I do not use them in formal displays (too much work these days!)
but they certainly give stunning results used that way. I marvel at
Jeff Abbott’s garden at Mawdsley, Lancashire, feature in a recent
NBS Bulletin. Equally impressive I am told is the August Bank
Holiday Flower Carpet of begonias at Bury St Edmunds in Suffolk.
Anyone visiting Bath should wander into Victoria Park. Probably the
most spectacular display of bedding and pendula begonias in the
country. In my home town of Nailsea, North Somerset, the local
Horticultural Society has over recent years increasingly used
begonias, especially Dragons Wing semperflorens.
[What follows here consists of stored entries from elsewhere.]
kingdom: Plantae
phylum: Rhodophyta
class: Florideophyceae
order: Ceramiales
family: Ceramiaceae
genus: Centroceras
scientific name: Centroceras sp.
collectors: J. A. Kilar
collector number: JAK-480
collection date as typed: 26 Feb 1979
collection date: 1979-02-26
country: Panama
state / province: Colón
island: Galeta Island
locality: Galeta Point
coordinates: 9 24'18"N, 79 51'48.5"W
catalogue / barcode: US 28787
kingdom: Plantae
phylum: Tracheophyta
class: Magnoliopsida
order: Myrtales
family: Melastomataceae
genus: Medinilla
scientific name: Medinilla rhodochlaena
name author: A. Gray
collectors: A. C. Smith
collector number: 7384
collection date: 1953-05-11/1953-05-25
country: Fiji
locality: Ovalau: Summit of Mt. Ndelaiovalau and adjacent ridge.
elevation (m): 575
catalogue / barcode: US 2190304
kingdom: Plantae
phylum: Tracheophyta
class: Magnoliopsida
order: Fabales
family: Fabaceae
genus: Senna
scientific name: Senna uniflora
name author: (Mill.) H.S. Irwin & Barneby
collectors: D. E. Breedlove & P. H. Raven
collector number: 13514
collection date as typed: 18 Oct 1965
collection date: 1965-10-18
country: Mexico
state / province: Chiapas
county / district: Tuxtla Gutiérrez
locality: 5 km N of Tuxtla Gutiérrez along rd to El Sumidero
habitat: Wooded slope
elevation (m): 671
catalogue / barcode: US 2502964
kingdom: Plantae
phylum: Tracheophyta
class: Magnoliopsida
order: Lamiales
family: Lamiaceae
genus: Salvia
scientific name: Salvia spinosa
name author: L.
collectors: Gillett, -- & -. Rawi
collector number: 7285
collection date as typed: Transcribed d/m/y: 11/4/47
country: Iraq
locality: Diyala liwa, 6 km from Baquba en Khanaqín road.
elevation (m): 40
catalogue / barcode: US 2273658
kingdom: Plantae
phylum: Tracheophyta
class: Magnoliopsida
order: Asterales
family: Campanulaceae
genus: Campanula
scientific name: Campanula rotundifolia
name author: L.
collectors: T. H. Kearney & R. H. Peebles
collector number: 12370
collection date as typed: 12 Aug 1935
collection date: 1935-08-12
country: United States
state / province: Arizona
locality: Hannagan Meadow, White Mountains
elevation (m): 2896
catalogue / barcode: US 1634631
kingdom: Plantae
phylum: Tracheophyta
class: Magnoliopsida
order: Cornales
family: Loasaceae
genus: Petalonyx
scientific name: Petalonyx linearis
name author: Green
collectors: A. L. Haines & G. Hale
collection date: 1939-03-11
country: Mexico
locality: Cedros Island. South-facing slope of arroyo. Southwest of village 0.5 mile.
I use my garden begonias as spot colour in our cottage style
garden. I have troughs, baskets, half baskets on fences and in
particular pedestal baskets, that can be moved easily to brighten up
any corner. The only downside in the South West is the problem with
vine weevil but I think I have cracked that difficulty this year.
What has amazed me also is the longevity of the plants. We do
have a milder climate in the South West but begonias outlive the
other bedding plants. When the evenings drew in the begonias take
on a rather surreal and illuminating sight when caught by the
This series of pictures were taken in October 2007. As I write this in
December, there is one sheltered trough of begonias that is still
giving a cheerful display, withstanding all the elements to date and
even one hard frost.
I hope these pictures
brighten your day until next year when it all starts again.